Ainda estou processando tudo o que o incêndio significou na minha vida. Estou aposentado, mas sigo trabalhando em tudo que fazia antes, menos administrar: afinal, muitos colegas sequer exerceram postos de chefia do Departamento de Antropologia e já até se aposentaram. Acho que apesar desses anos todos terem sido muito difíceis, era importante acompanhar pelo menos as pessoas que vieram trabalhar comigo, então sigo pesquisando e contribuindo com os pesquisadores no Museu Nacional/UFRJ, hoje, e também na UFF.

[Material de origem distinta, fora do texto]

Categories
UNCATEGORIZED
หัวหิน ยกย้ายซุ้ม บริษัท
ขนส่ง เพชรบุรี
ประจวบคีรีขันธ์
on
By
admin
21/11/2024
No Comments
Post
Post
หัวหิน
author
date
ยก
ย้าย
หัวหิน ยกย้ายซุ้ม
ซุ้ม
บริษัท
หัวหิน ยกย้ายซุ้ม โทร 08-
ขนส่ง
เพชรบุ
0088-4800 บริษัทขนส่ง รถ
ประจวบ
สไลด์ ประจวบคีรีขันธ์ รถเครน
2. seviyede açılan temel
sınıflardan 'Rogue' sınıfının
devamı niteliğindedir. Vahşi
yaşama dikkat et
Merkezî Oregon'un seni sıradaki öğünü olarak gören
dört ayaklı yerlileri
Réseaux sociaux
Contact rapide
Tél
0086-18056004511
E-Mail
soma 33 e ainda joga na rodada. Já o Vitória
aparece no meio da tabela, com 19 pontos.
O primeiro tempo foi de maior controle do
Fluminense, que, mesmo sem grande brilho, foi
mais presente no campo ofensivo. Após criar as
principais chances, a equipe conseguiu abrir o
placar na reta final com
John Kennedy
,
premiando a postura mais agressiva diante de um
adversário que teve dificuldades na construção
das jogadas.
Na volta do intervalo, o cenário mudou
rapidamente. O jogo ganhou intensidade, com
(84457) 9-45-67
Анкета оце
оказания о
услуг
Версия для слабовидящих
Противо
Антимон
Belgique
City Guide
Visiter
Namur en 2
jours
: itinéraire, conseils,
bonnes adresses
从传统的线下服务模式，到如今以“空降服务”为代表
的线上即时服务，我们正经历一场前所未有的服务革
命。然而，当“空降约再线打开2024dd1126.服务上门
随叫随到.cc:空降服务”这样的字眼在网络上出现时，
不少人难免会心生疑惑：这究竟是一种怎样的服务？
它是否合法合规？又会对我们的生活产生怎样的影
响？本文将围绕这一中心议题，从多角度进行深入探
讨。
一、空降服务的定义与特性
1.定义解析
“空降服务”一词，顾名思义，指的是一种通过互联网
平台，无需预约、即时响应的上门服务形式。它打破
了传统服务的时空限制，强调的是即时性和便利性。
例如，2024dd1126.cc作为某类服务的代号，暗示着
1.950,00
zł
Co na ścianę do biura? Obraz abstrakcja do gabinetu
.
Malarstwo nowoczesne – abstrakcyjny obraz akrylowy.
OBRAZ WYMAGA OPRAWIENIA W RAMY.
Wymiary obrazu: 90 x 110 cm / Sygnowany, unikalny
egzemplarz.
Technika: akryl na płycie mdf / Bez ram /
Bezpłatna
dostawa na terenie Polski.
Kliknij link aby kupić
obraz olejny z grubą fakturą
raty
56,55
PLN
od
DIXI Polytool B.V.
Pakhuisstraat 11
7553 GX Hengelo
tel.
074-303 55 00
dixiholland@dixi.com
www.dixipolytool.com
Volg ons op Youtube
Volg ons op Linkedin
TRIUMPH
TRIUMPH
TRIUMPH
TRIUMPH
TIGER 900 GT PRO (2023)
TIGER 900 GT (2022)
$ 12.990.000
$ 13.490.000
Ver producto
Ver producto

Sempre me coloquei em postos administrativos até a minha aposentadoria e considero que tenha sido realmente necessário ter essa presença cotidiana, além do que está previsto em ensino, pesquisa e extensão. No meu Memorial, vocês poderão conhecer a trajetória até 2015 em detalhes. De lá pra cá fiz muita coisa mais. Nele, eu concluo que sou uma pessoa que se permite levar pelo desconforto, angústia e curiosidade, até porque “o futuro a Deus pertence”, como diz o ditado. Concluo da mesma forma aqui.

 

Até breve!

Um abraço,

Antonio Carlos de Souza Lima

Professor Titular de Etnologia aposentado, que trabalha voluntariamente na área de pesquisas, sendo um dos coordenadores do Laboratório de Pesquisas em Etnicidade, Cultura e Desenvolvimento (Laced) do Museu Nacional/UFRJ. Bolsista 1A do CNPq e Cientistas do Nosso Estado da FAPERJ.